Exercise description: Collect every line in the records below that contains the word "text".
START Data for processing
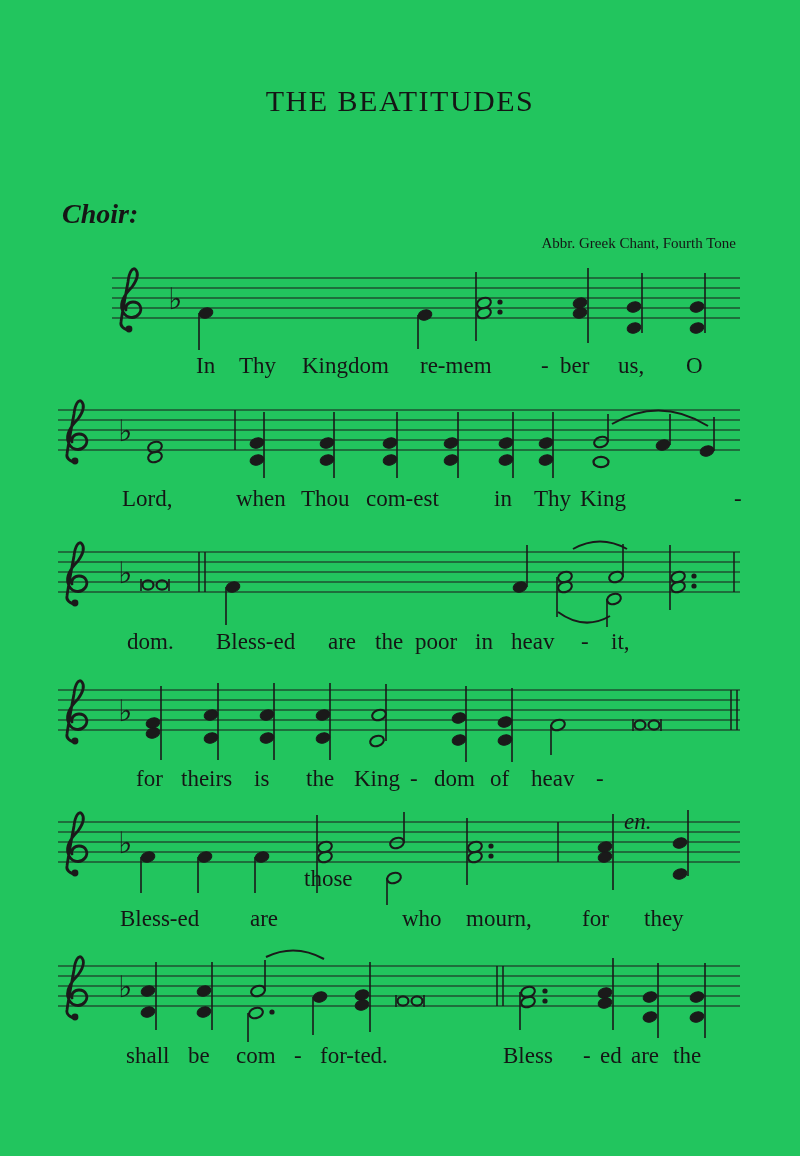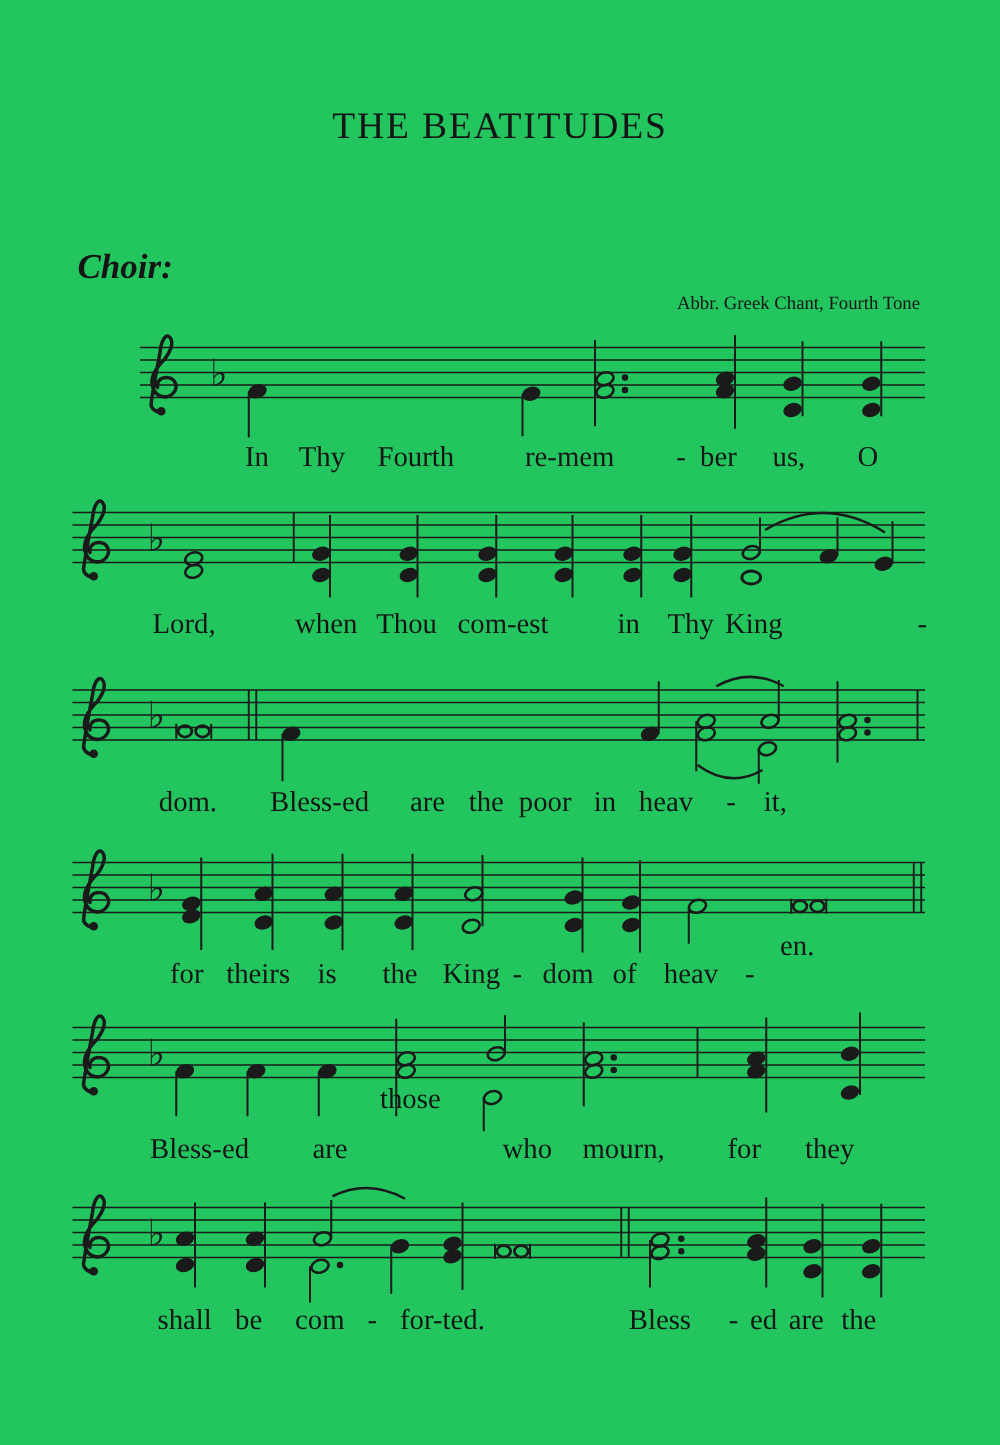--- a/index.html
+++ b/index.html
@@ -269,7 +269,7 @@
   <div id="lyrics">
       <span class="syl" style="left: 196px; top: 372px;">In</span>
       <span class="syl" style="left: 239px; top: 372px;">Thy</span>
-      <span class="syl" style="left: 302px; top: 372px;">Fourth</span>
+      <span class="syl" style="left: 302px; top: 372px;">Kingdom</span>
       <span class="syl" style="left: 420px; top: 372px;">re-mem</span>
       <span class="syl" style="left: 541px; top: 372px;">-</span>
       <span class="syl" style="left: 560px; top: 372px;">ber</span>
END Data for processing
START Data for processing
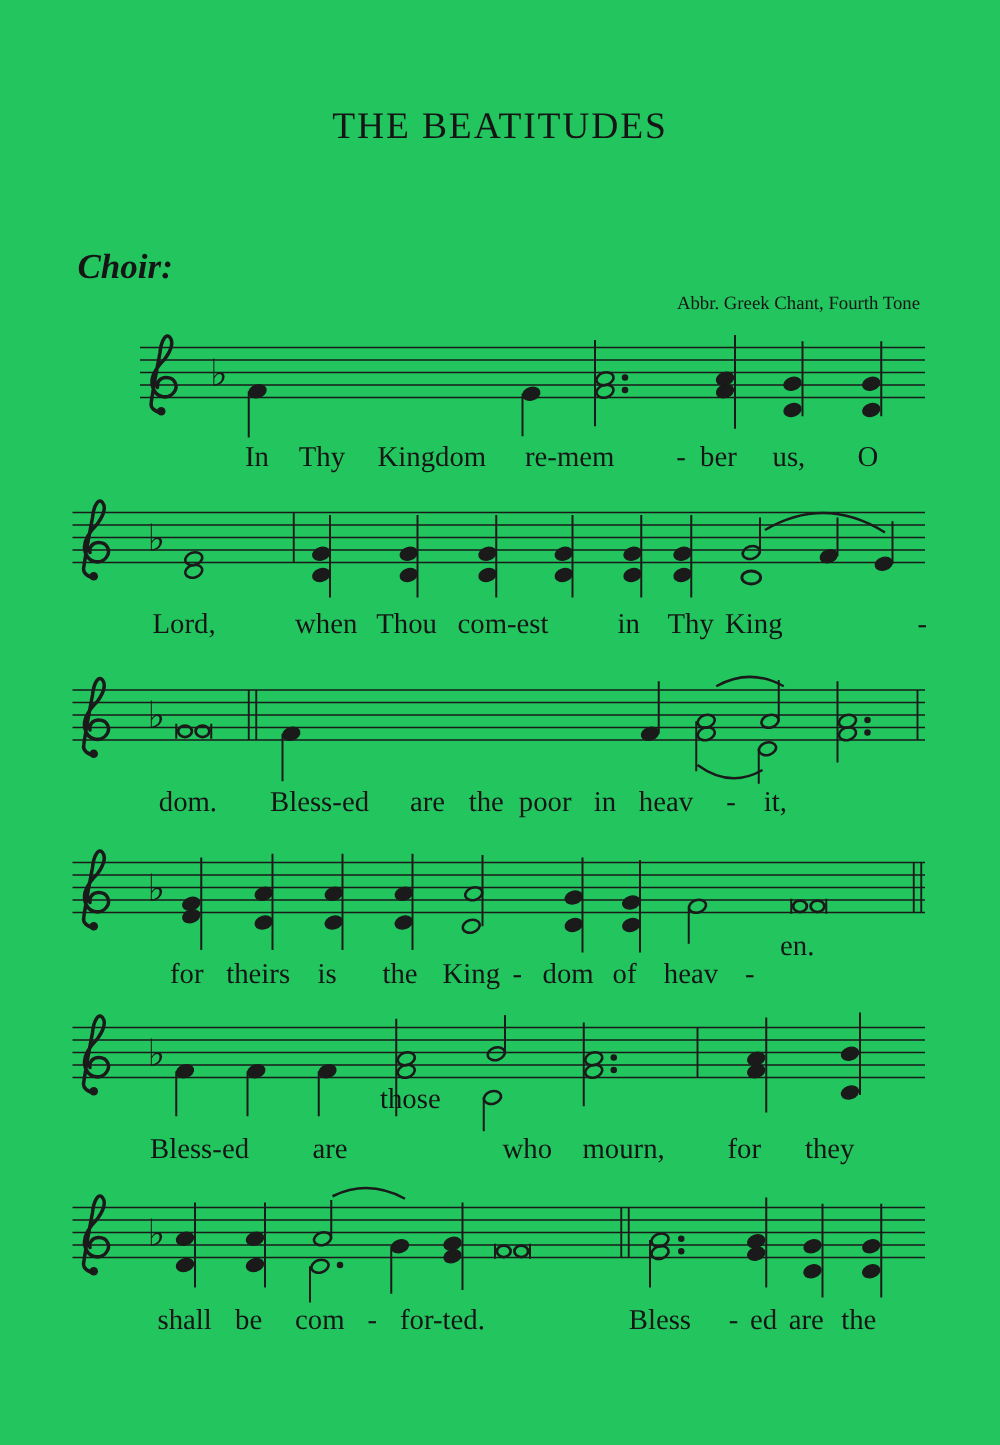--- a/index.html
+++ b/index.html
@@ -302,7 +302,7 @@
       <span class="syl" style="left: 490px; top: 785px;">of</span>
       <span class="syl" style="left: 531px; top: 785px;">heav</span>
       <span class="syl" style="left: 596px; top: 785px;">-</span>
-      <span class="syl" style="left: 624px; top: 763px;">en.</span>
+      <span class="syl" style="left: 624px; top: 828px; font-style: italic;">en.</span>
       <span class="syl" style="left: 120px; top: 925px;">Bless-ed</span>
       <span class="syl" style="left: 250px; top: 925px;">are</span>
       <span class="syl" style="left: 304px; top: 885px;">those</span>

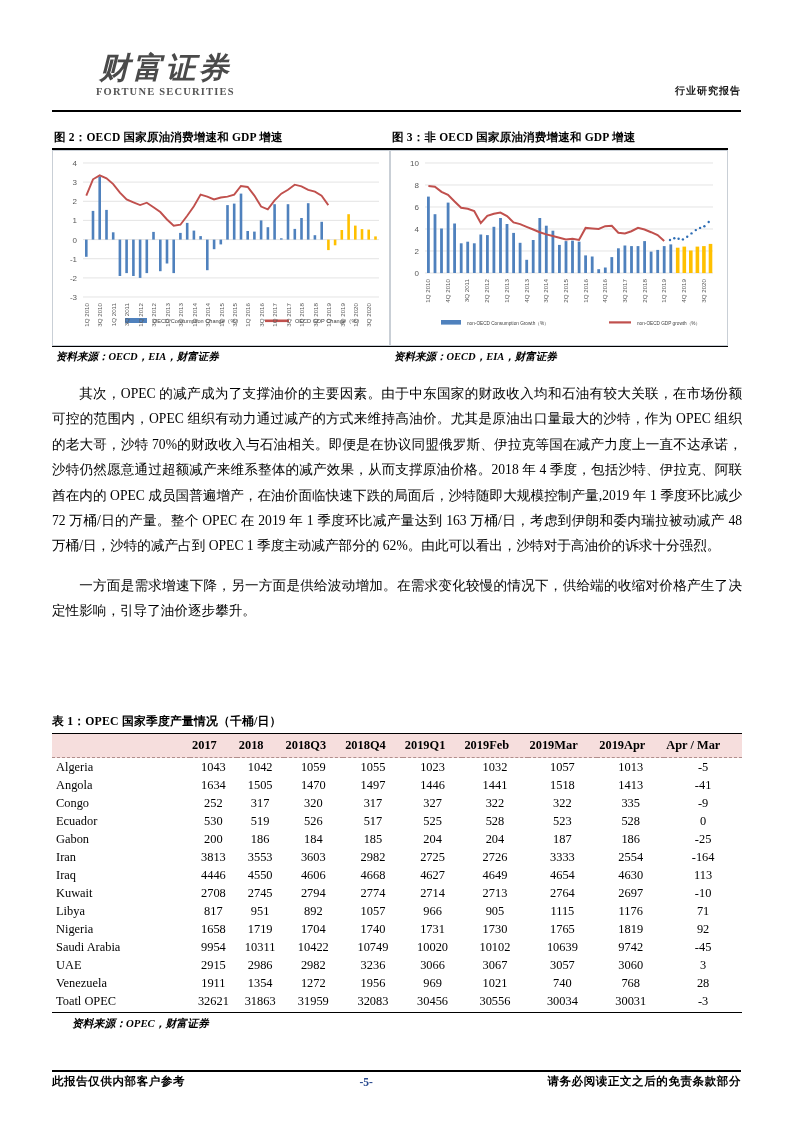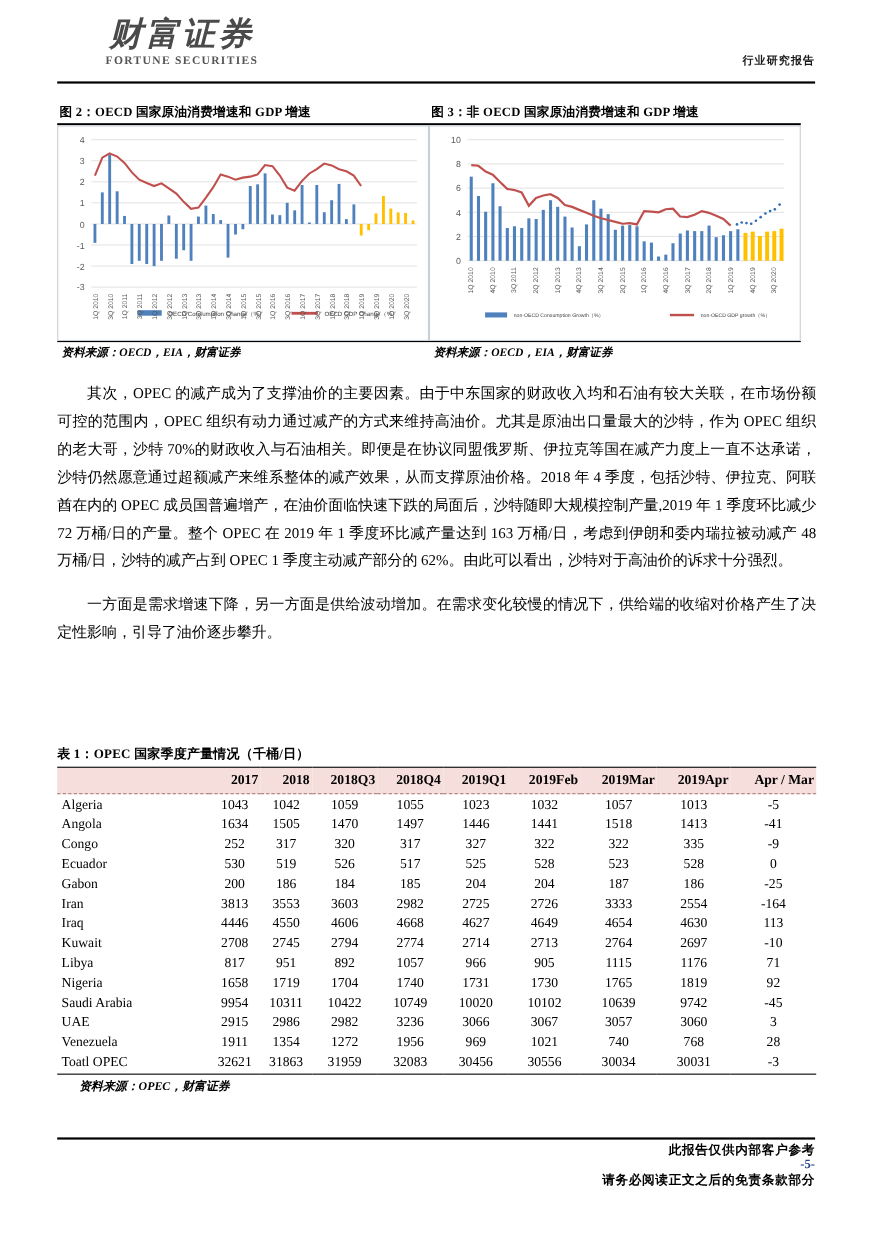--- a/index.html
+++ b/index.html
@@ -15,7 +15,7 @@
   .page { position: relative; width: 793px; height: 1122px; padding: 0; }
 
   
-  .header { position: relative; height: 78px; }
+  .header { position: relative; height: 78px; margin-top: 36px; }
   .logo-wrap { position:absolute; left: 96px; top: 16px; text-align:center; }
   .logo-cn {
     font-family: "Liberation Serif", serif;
END Data for processing
START Data for processing
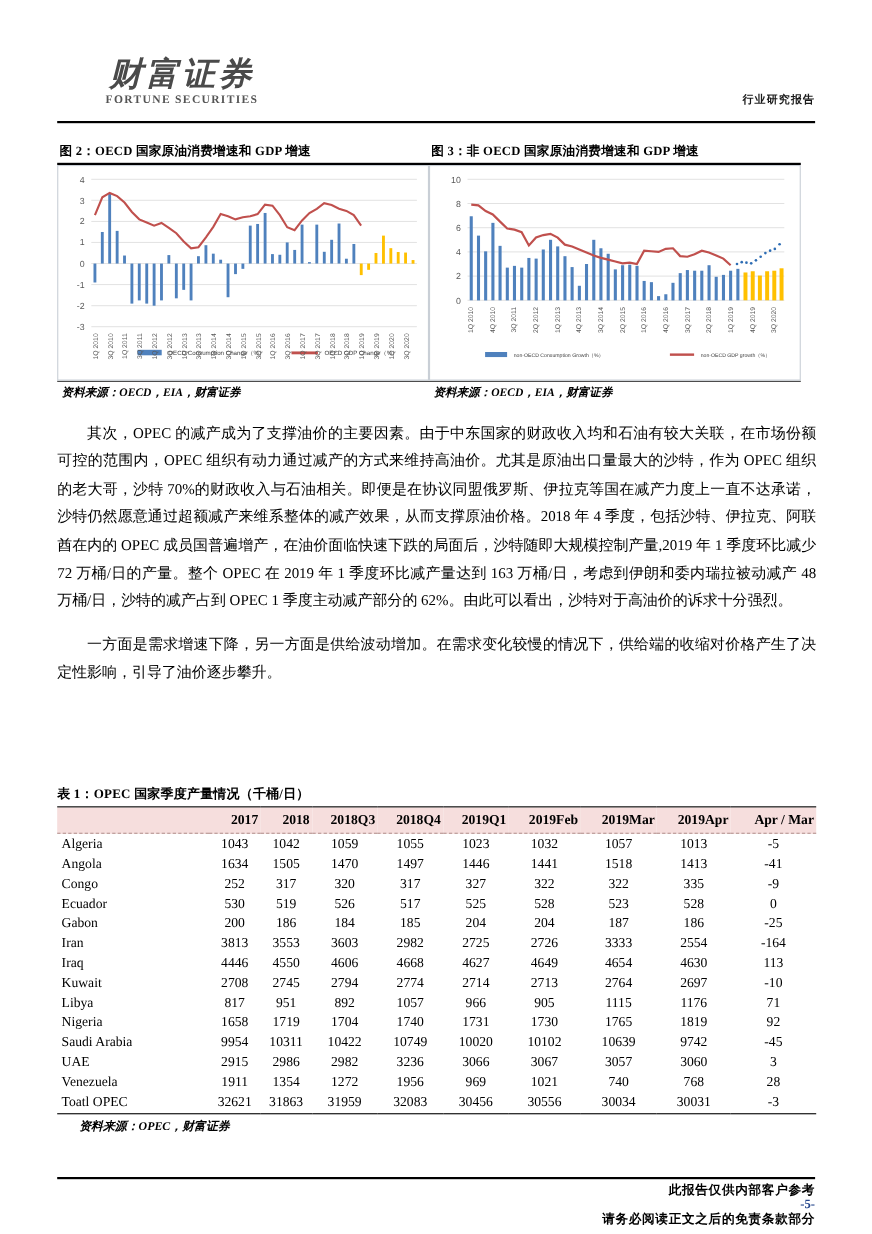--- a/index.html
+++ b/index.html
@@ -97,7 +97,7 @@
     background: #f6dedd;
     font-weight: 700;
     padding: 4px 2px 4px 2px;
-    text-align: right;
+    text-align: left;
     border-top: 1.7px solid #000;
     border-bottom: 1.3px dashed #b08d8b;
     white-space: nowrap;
END Data for processing
Expected answer:
   .logo-wrap { position:absolute; left: 96px; top: 16px; text-align:center; }
-    text-align: right;
+    text-align: left;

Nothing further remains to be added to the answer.